Definí qué evidencia se pide, quién puede aprobar excepciones, cuánto demora la recuperación, qué notificaciones se envían y cómo se registra cada cambio. El objetivo no es sumar pasos por precaución: es evitar que un soporte improvisado invalide la mejora de seguridad.

3. Revisar dominios y recorridos reales

WebAuthn vincula credenciales a una relying party identificada por dominio. Por eso, una experiencia dividida entre dominios, subdominios o marcas debe analizarse antes de lanzar. También hay que probar el flujo en el navegador y los dispositivos que realmente utiliza la audiencia, no solo en el equipo de desarrollo.
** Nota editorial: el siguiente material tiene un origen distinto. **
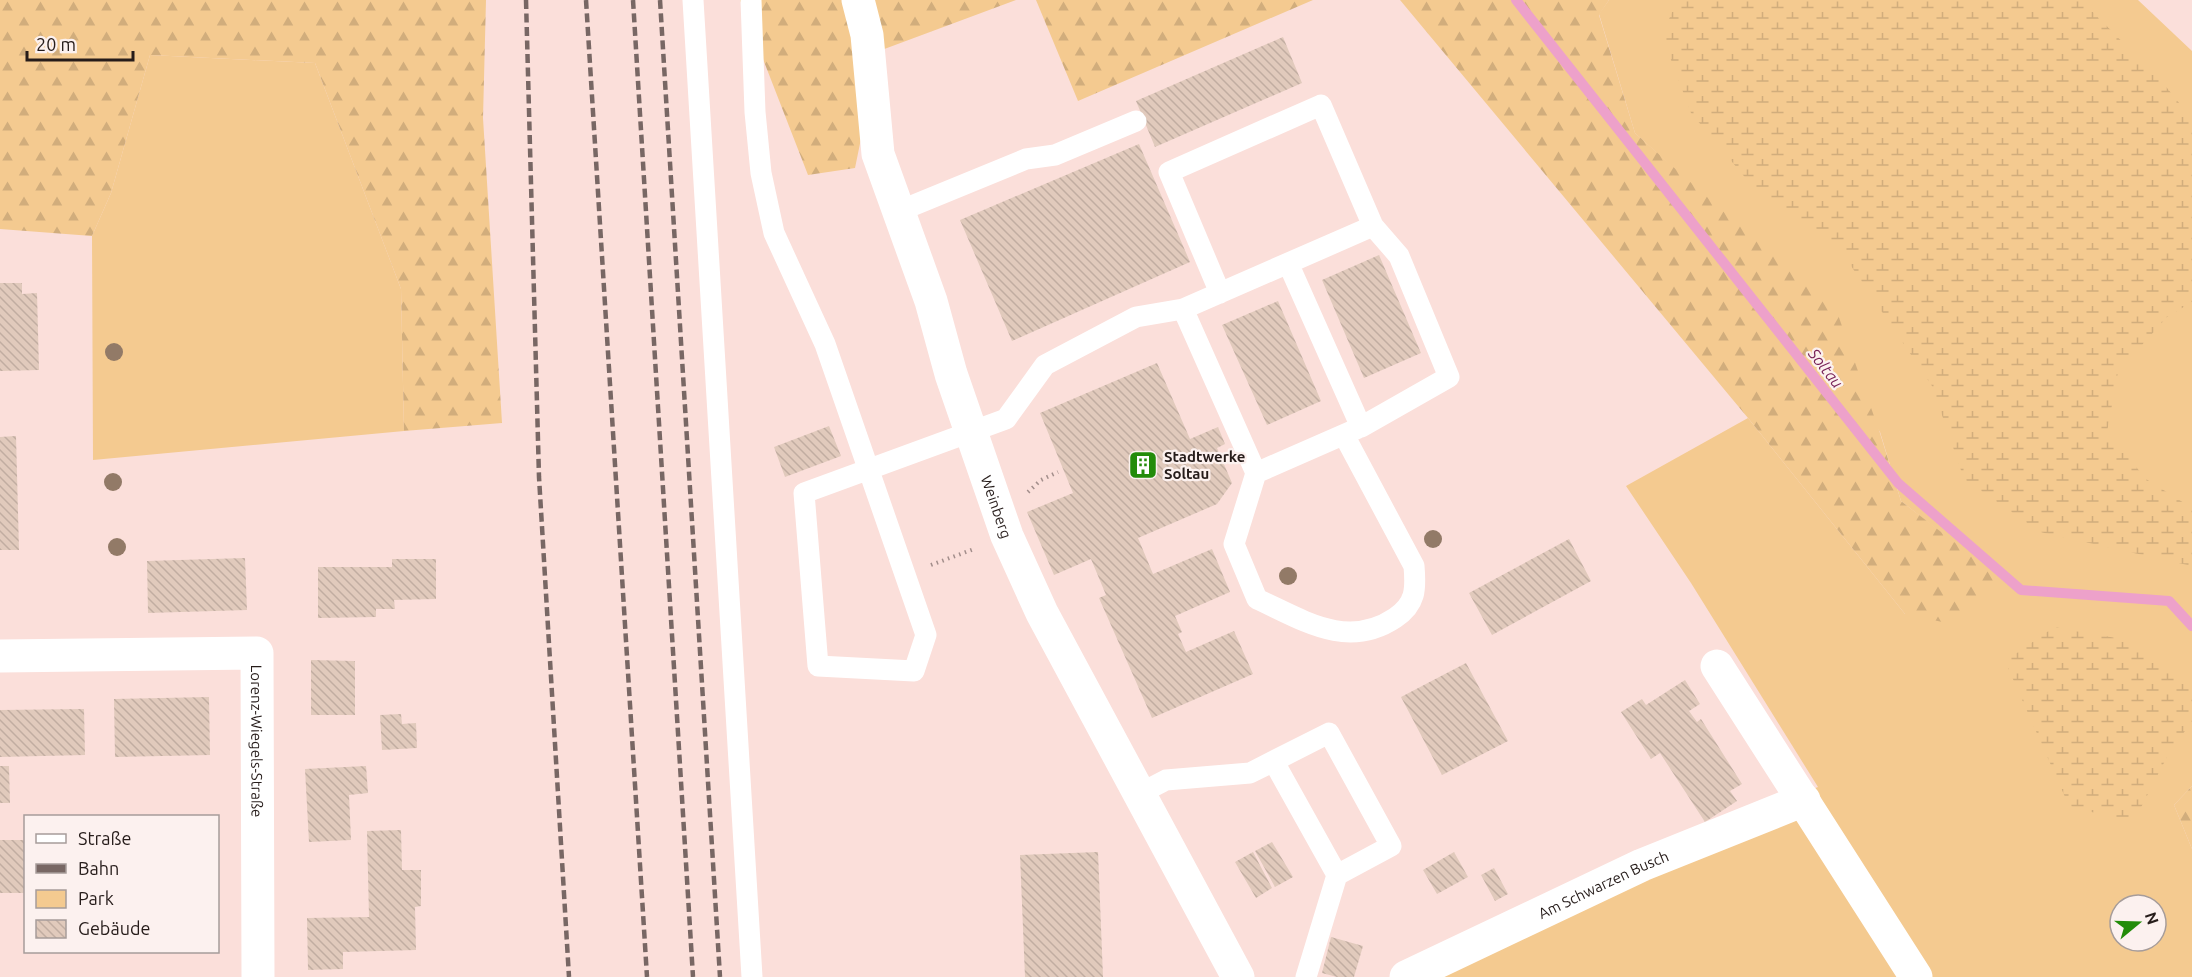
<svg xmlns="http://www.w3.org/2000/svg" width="2192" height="977" viewBox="0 0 2192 977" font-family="Ubuntu,sans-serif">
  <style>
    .green { fill: #f4ca90; fill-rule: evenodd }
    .forest { fill: url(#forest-firs) }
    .wetland { fill: url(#wetland-marsh) }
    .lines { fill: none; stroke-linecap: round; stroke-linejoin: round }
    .stream { stroke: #eda1ca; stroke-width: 10 }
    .building { fill: url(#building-back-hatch) }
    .path { stroke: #a38e8b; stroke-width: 4; stroke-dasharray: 1.5 4.5; stroke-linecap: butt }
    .service { stroke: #fff; stroke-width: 21 }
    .minor { stroke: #fff; stroke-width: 33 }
    .rail { stroke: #786764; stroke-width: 4.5; stroke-dasharray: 9 4.5; stroke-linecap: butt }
    .tree { fill: #927a67 }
    .labels { text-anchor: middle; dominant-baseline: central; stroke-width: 4.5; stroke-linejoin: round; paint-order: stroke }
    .poi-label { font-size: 15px; font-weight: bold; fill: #261c1a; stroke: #fcf1ef; text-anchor: start }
    .street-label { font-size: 15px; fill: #261c1a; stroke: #fcf1ef }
    .water-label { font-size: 16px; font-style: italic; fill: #782258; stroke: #fcf1ef }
  </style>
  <defs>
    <pattern id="forest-firs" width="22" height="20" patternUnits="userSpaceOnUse" patternTransform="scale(1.5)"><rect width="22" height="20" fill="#f4ca90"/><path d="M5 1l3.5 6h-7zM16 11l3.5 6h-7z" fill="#d1ad7c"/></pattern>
    <pattern id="wetland-marsh" width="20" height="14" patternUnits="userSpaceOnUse" patternTransform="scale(1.5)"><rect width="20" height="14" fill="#f4ca90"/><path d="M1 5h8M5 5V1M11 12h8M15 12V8" fill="none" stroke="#d1ad7c"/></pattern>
    <pattern id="building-back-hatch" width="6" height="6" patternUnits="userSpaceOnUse" patternTransform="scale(1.5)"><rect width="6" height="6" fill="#e1cabc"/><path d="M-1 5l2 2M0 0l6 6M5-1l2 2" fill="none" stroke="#c1ada1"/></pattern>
  </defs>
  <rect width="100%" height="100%" fill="#fbdfda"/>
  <path class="green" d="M1609 0H2138L2192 51V786L2174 805 2192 849V977H1406L1641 856 1818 787 1691 583 1626 486 1748 418 1905 614 1997 577 1901 501 1880 432 1722 212 1635 133 1599 14ZM2120 905H2156V941H2120Z
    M150 55 315 63 401 289 404 431 93 460 92 236 111 193Z"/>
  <path class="forest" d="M0 0H486L483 118 502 423 404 431 401 289 315 63 150 55 111 193 92 236 0 229Z
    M740 0H1016L879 51 855 168 808 175Z
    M1036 0H1313L1078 101Z
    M1400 0H1609L1599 15 1635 133 1837 312 1880 433 1901 501 1998 576 1961 626 1905 614 1748 418Z
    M2192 786V849L2174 805Z"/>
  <path class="wetland" d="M1677 0H2081L2163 83 2192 119V302L2167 317 2118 372 2107 432 2146 479 2192 508V566L2040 532 1964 479 1932 386 1843 254 1759 194 1691 113 1662 36Z
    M2054 627 2133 641 2192 685V721L2168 755 2133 823 2069 806 2005 661Z"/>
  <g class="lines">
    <path class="stream" d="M1516 0 1898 483 2021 590 2169 601 2192 626"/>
  </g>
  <path class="building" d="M1283 37 1302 83 1155 147 1136 101Z
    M1139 144 1190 262 1012 341 960 220Z
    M1379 255 1421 353 1364 378 1322 280Z
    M0 283H22V294L37 293 39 370 0 371Z
    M1278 301 1321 401 1267 425 1222 325Z
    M1157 363 1190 439 1218 427 1225 444 1217 448 1232 483 1217 504 1138 538 1153 574 1212 549 1230 592 1175 616 1182 632 1178 634 1186 652 1234 631 1253 674 1152 718 1099 598 1106 595 1091 559 1054 575 1027 512 1073 493 1040 413Z
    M829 426 841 456 785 477 774 447Z
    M16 436 19 550H0V437Z
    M1569 539 1591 581 1492 635 1469 593Z
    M245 558 247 610 148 613 147 561Z
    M392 559H436V599L394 600 395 609H376V617L318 618V567H392Z
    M311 660 355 661V715H311Z
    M1466 663 1508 741 1442 775 1401 697Z
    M1685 680 1700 704 1689 711 1697 722 1701 719 1742 784 1730 791 1737 801 1705 822 1660 753 1651 759 1621 712 1642 699 1646 705Z
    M209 697 210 755 115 757 114 699Z
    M84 709 85 755 0 757V710Z
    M401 714 402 724 416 723 417 748 382 750 380 715Z
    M0 766H9L10 803H0Z
    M366 766 368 793 349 795 351 840 309 842 305 769Z
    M401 830 402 870H421V906L415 907 416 950 343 952V969L308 970 307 918 369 917 367 831Z
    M0 840H26V893H0Z
    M1272 842 1293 877 1275 887 1255 851Z
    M1098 852 1103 977H1025L1020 855Z
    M1253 852 1272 888 1256 898 1235 862Z
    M1454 852 1468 877 1437 894 1423 870Z
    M1494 868 1508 894 1495 901 1481 875Z
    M1331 937 1363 946 1354 977H1337L1322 973Z"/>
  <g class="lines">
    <path class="path" d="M1028 492 1041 480 1058 472
      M931 565 974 549"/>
    <path class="service" d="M693 0 752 977
      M751 0 755 112 761 173 774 233 825 344 926 635 914 671 818 666 804 493 1006 419 1045 365 1136 317 1183 309 1373 226 1321 105 1169 172 1220 293
      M897 212 1026 159 1055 155 1136 121
      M1183 309 1256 473 1361 427 1288 263
      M1361 427 1449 377 1399 256 1373 226
      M1256 473 1234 544 1257 599C1303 620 1347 650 1395 618 1416 604 1416 589 1414 566L1344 435
      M1274 762 1337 875
      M1139 794 1166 780 1250 773 1329 733 1391 846 1337 875 1306 977"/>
    <g class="minor">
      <path id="s1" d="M858 0 867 35 878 154 931 301 951 374 1007 536 1042 613 1238 977"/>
      <path id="s2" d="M0 656 257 653 258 977"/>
      <path d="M1717 666 1916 977"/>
      <path id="s3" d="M1406 977 1642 865 1804 800"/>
    </g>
    <path class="rail" d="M526 0 539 477 569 977
      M586 0 647 977
      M633 0 693 977
      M660 0 720 977"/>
  </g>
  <g class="tree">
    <circle cx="114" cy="352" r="9"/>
    <circle cx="113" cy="482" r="9"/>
    <circle cx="1433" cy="539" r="9"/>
    <circle cx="117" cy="547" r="9"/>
    <circle cx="1288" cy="576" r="9"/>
  </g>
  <defs>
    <g id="building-square" transform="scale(1.5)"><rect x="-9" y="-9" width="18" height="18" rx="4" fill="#238c0a" stroke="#fcf1ef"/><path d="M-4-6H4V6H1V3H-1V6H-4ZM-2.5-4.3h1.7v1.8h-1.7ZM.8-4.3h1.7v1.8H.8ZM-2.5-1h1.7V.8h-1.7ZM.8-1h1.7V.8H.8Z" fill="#fff"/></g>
  </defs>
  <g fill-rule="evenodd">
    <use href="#building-square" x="1143" y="465"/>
  </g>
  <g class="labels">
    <g class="poi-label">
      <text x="1164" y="456">Stadtwerke<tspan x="1164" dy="17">Soltau</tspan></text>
    </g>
    <g class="street-label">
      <text stroke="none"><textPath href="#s1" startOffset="528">Weinberg</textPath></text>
      <text stroke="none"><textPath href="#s2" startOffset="345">Lorenz-Wiegels-Straße</textPath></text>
      <text stroke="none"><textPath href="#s3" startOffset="218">Am Schwarzen Busch</textPath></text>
    </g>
    <g class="water-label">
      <text transform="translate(1826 368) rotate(52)">Soltau</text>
    </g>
  </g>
  <rect x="24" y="815" width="195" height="138" fill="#fcf1ef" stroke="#a69c9a" stroke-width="1.5"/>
  <rect x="36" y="834" width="30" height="9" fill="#ffffff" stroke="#a69c9a" stroke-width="1.5"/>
  <text x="78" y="845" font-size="18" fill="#261c1a">Straße</text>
  <rect x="36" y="864" width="30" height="9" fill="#786764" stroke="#a69c9a" stroke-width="1.5"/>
  <text x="78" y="875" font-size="18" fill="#261c1a">Bahn</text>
  <rect x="36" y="890" width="30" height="18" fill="#f4ca90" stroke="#a69c9a" stroke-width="1.5"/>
  <text x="78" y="905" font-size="18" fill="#261c1a">Park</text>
  <rect x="36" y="920" width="30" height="18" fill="url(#building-back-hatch)" stroke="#a69c9a" stroke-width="1.5"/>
  <text x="78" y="935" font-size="18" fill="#261c1a">Gebäude</text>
  <g transform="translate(2138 923) rotate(71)"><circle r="28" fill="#fcf1ef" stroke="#a69c9a" stroke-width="1.5"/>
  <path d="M0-4.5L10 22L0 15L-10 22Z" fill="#238c0a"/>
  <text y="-9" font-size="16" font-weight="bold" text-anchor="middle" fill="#261c1a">N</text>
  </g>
  <path d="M27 51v9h106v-9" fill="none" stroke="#261c1a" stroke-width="3"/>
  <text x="36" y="51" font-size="18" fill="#261c1a" stroke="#fcf1ef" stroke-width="4.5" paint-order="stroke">20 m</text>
</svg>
4. Medir sin convertir el acceso en una caja negra

No alcanza con contar cuántas passkeys se crean. Conviene medir, de forma respetuosa con la privacidad, el inicio de registro, la finalización, los accesos exitosos, los abandonos, los usos de recuperación y los contactos a soporte. Estas señales permiten descubrir si el problema está en la interfaz, en un dispositivo concreto o en una regla operativa.

Un plan de adopción razonable

  1. Mapeá el acceso actual. Identificá métodos de inicio, recuperación, dominios, proveedores externos, roles y usuarios críticos.
  2. Elegí un caso acotado. Empezá por empleados, clientes recurrentes o una sección privada con una población conocida.
  3. Conservá una alternativa controlada. La transición no tiene por qué ser todo o nada; definí cuál será el respaldo y bajo qué condiciones se usará.
  4. Escribí los mensajes para personas reales. Explicá qué es la passkey, cuándo se crea, en qué dispositivo puede estar disponible y qué hacer si cambia de equipo.
  5. Probá excepciones. Validá equipos nuevos, passkeys no disponibles, cuentas con varios dispositivos, recuperación y desactivación de una credencial.
  6. Revisá resultados y soporte. Ajustá el flujo con evidencia antes de ampliar el alcance.

Conclusión: no se trata de quitar un campo de contraseña

WebAuthn Level 3 muestra la madurez de una base técnica para autenticación fuerte en la web. La oportunidad para un proyecto no está en anunciar que usa passkeys, sino en reducir fricción y exposición sin dejar a las personas sin salida cuando algo cambia.

La próxima acción útil es simple: reuní a producto, desarrollo y soporte, dibujá el recorrido actual de acceso y recuperación, y señalá dónde se pierden usuarios o se generan incidentes. Si la passkey resuelve una parte concreta de ese recorrido, vale la pena planificar un piloto.